- Area: 1,824 km^{2} (704 sq mi)
- Max. elevation: 200 metres (660 ft)
- Min. elevation: 100 metres (330 ft)
- Designation: Marine Conservation Zone
- Designated: 21 November 2013
- Governing body: Marine Management Organisation (MMO)

= South-West Deeps (West) =

Marine conservation zone off Cornwall, England

South-West Deeps (West) MPA, along with the South West Deeps (East) MPA is an offshore Marine Conservation Zone (MCZ), approximately 230 km off Land's End, Cornwall, England, in the Western Channel and Celtic Sea.
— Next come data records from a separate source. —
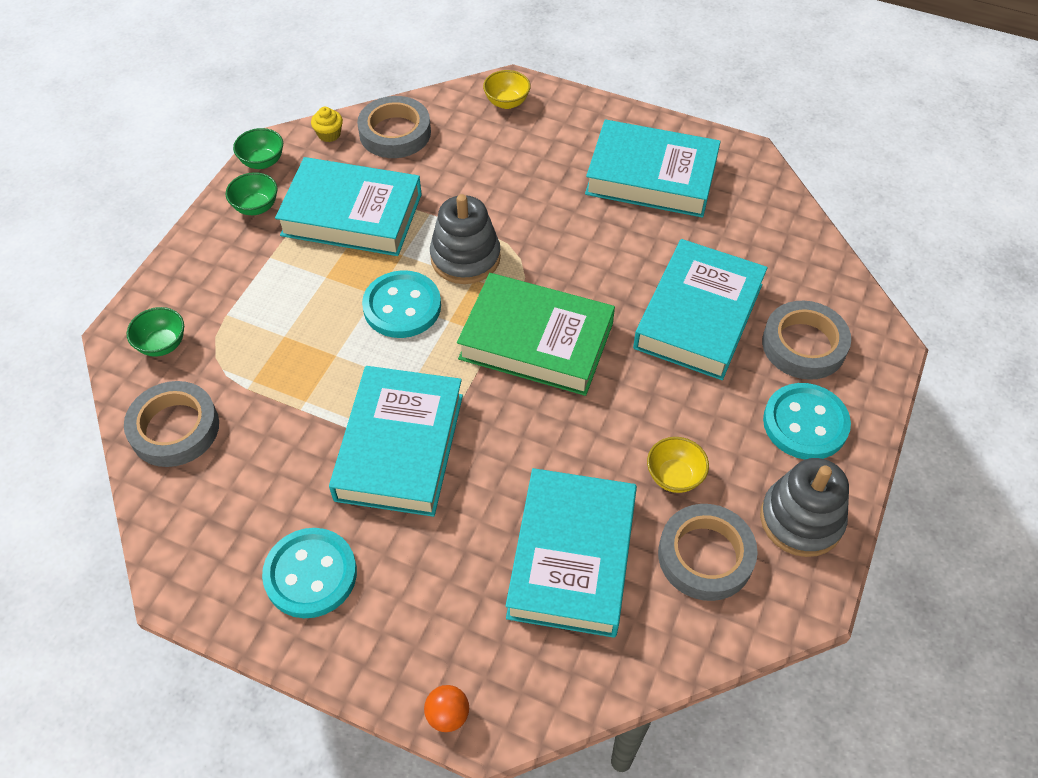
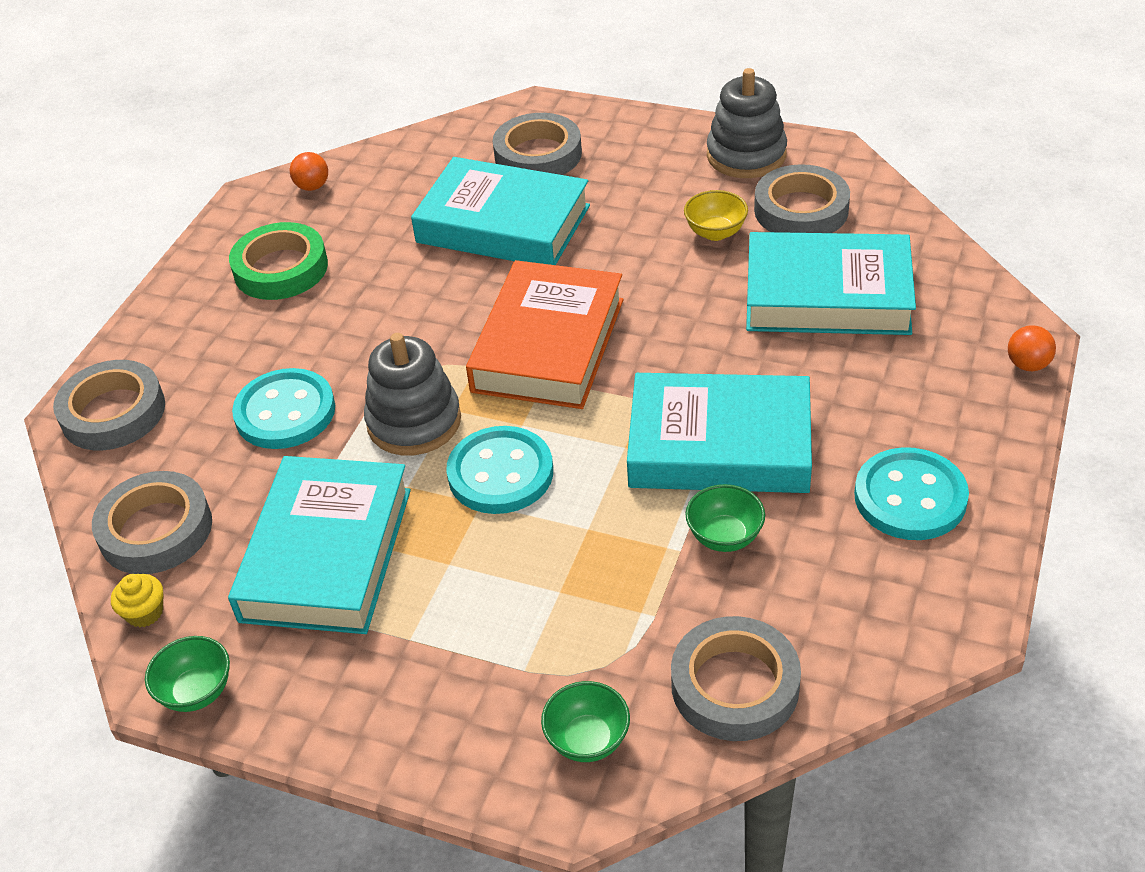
camera: 90 degrees left, 10 degrees down
green bowl [226,172,277,215] -> green bowl moved to [685,484,765,552]
green book [457,273,615,396] -> orange book [466,260,623,409]
yellow bowl [483,70,531,109] -> grey tape [53,360,165,450]
turquoise book [585,119,721,217] -> green tape [229,222,328,300]
turquoise button [763,383,851,460] -> turquoise button moved to [232,368,335,449]
none -> orange ball [290,152,328,191]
It was one of twenty-seven MCZs designated on 21 November 2013 by the Marine and Coastal Access Act 2009 and is a predominantly sandy area of the continental shelf, supporting molluscs and crustaceans living in and on the mixed and coarse sediments.

==Protected features==
Subtidal course sediment, subtidal sand, subtidal mud (40.31 km2) and subtidal mixed sediments are broad-scale habitats which are protected in the MCZ, along with the geologically important Celtic Sea Relict Sandbanks. Some of the ridges are up to 200 km long, 15 km wide and 50 m high. The fan mussel (Atrina fragilis) is protected as a Species Feature of Conservation Interest and is found in only one other UK site, Small Isles (Scotland) MPA.